=== Data for this task ===

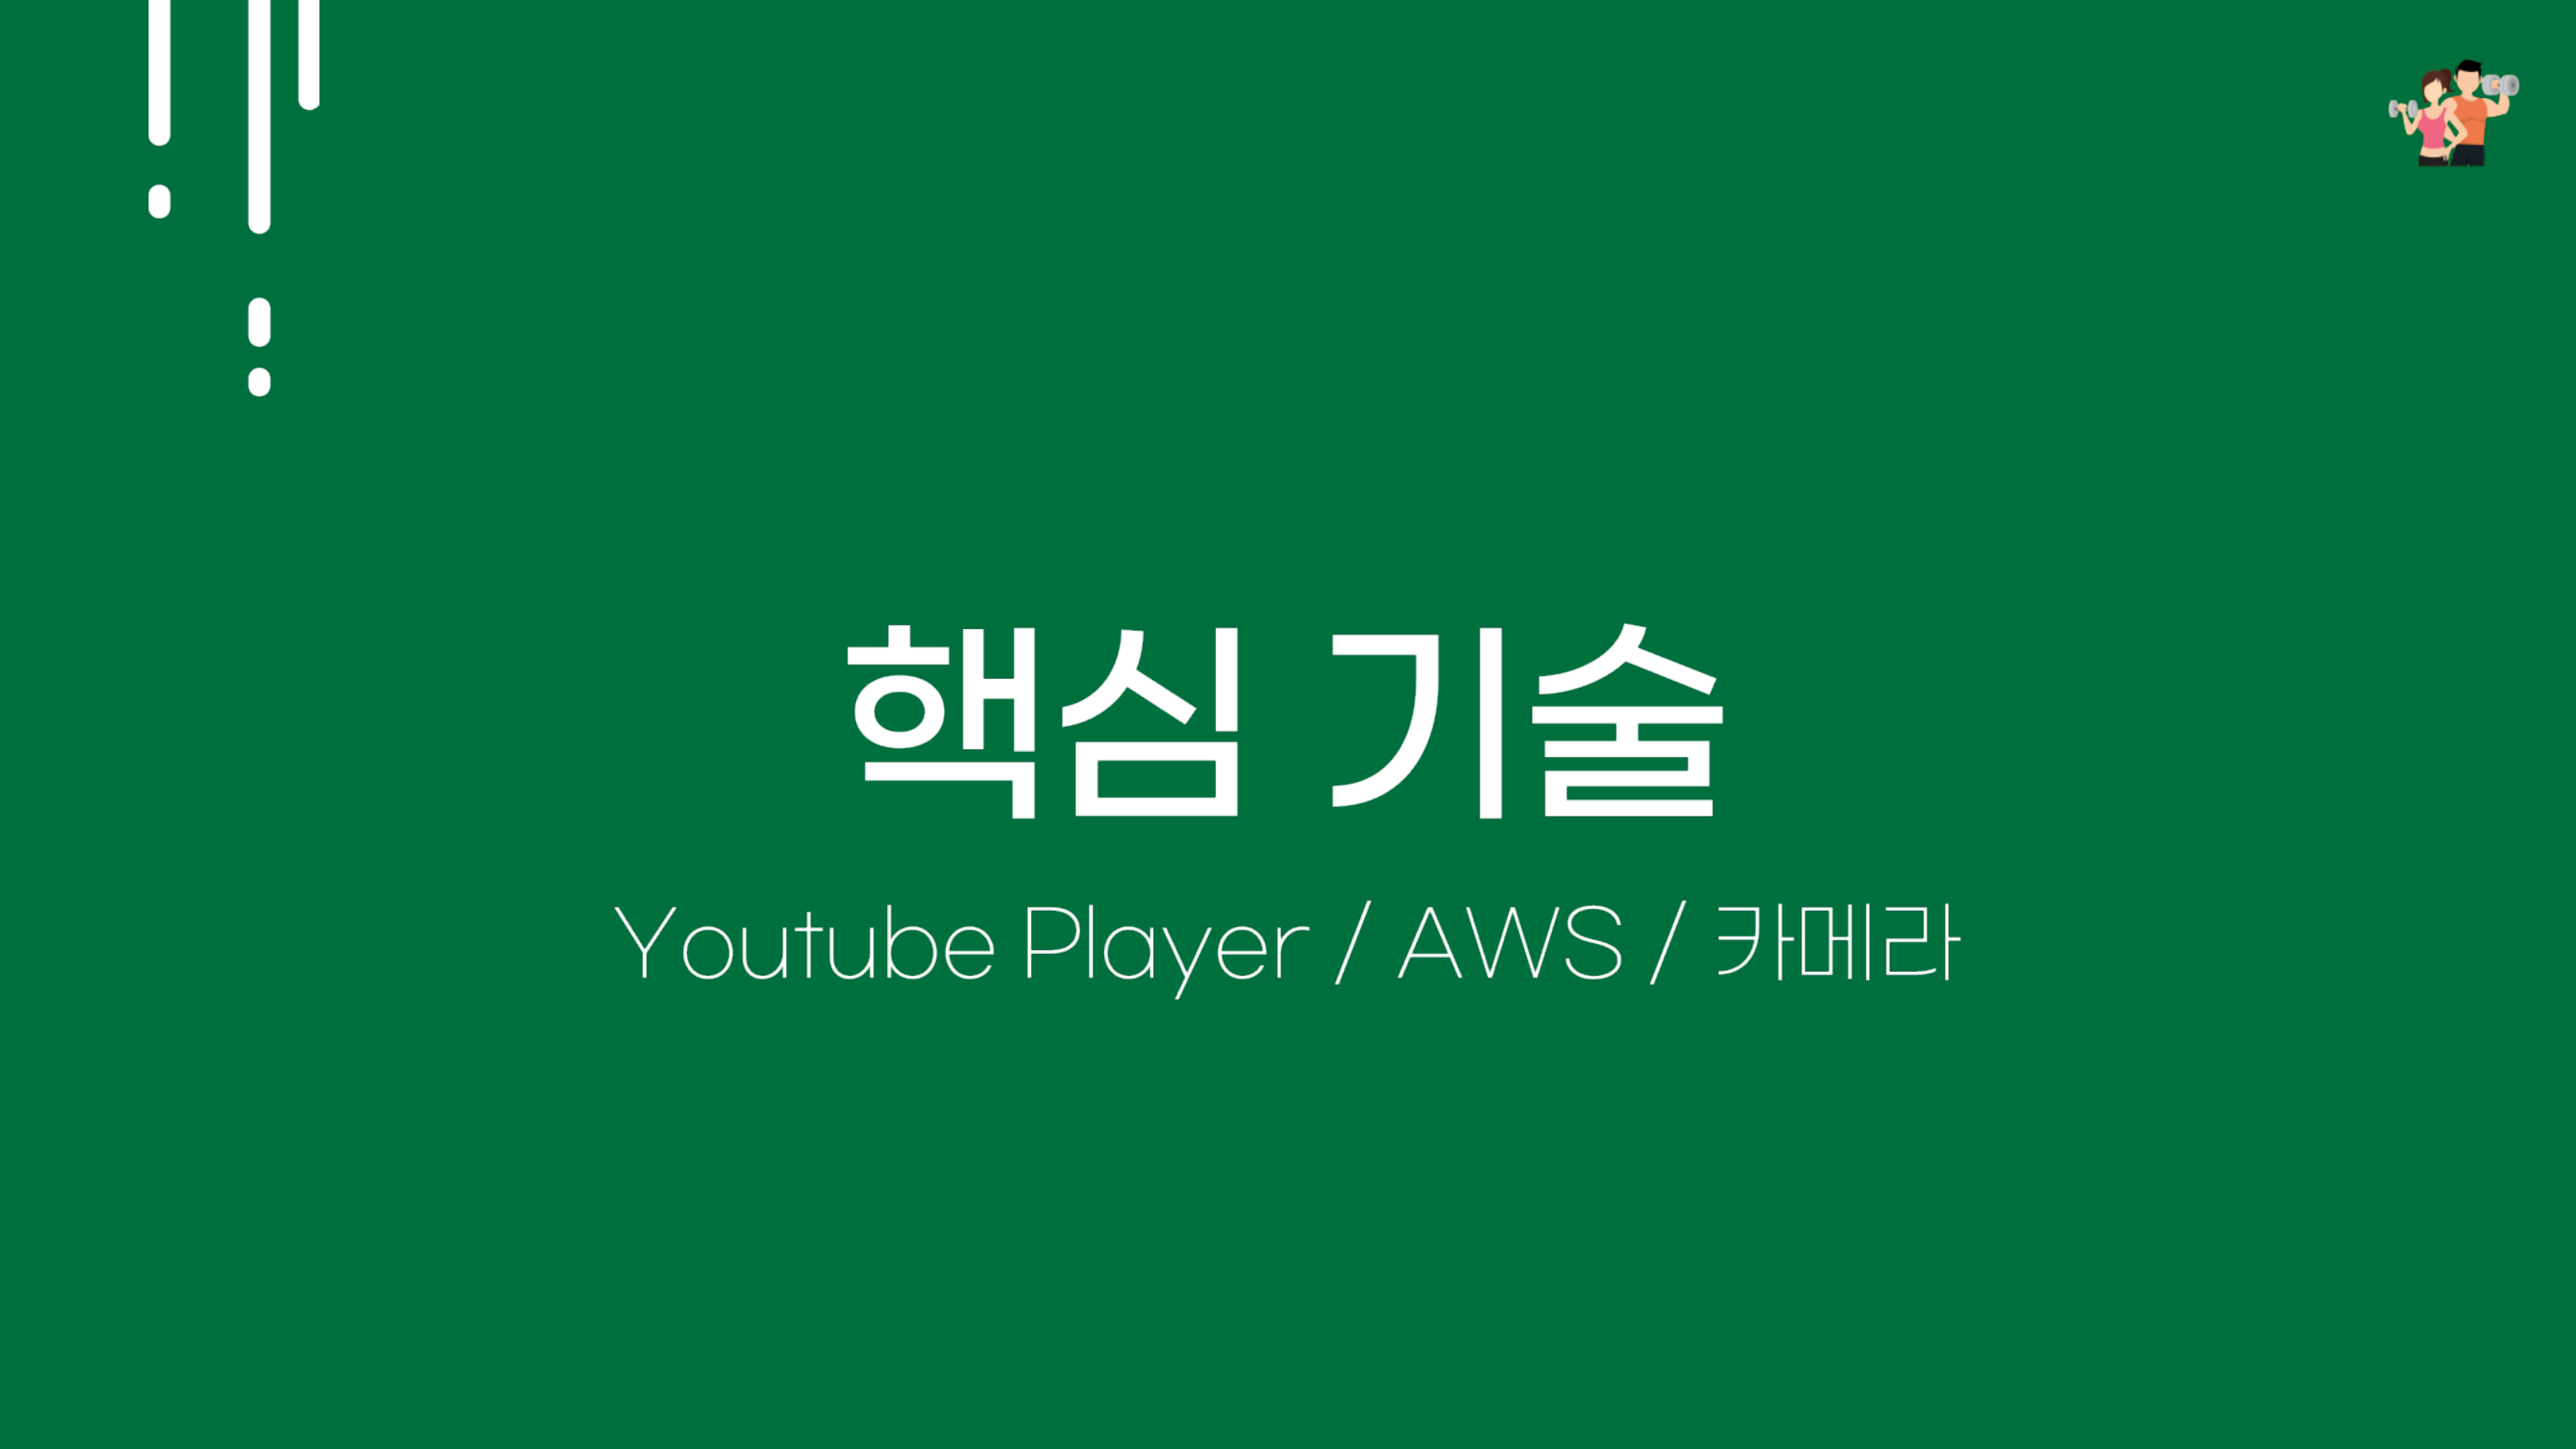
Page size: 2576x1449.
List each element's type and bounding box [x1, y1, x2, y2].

===
=== Data for this task ===

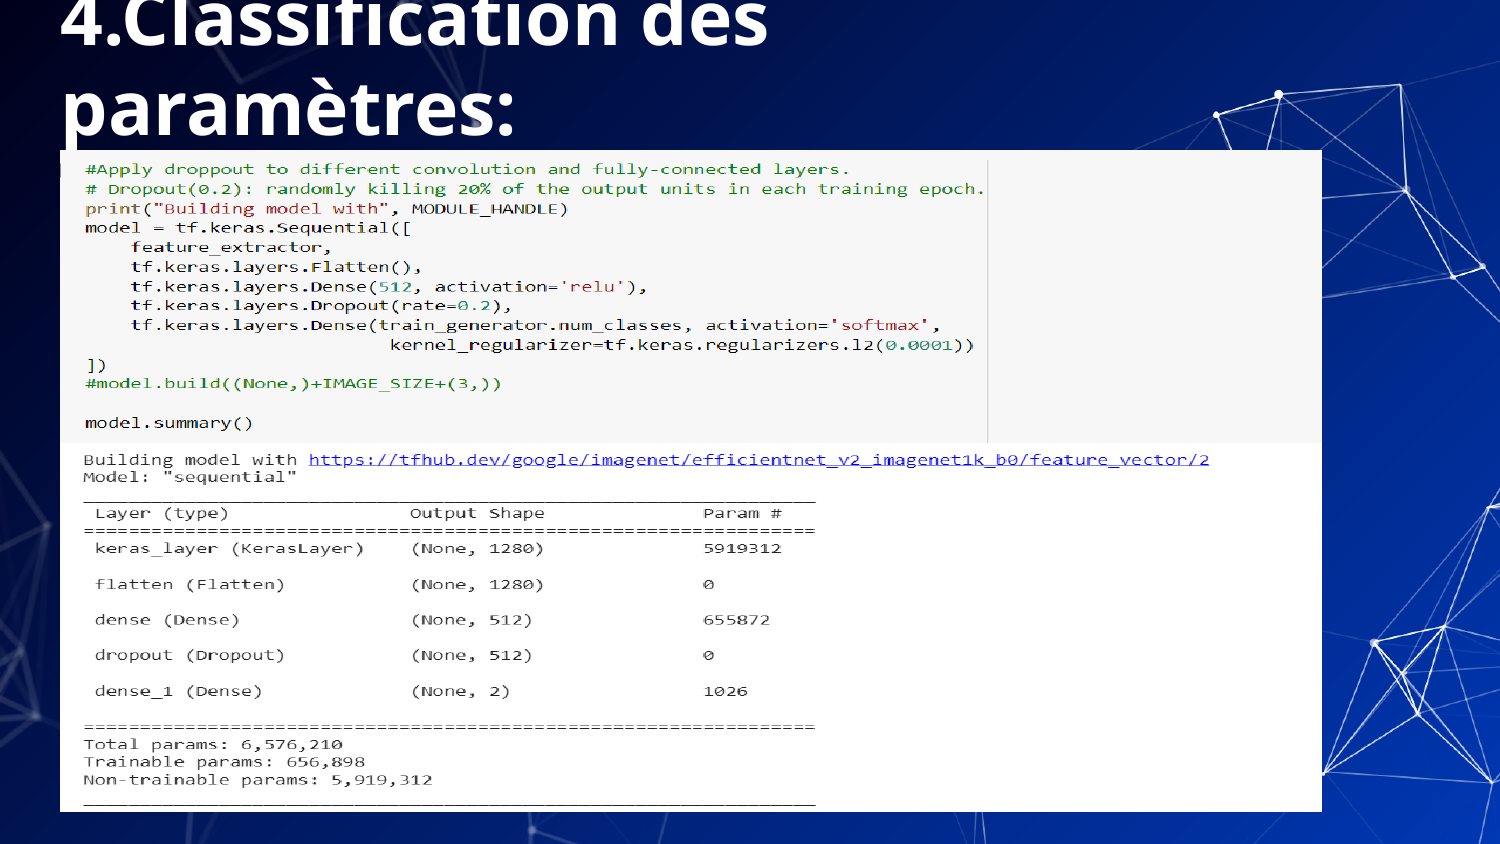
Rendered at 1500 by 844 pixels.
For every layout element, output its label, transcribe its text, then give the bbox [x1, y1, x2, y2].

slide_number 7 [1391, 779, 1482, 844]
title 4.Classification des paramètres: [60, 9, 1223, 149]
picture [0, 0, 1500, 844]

===

Activity:
Above are records; repeat only the lines starting at the line with "Page size: 2576x1449." and ending at the line with "List each element's", exactly as they appear, both included.

Answer to this task:
Page size: 2576x1449.
List each element's type and bounding box [x1, y1, x2, y2].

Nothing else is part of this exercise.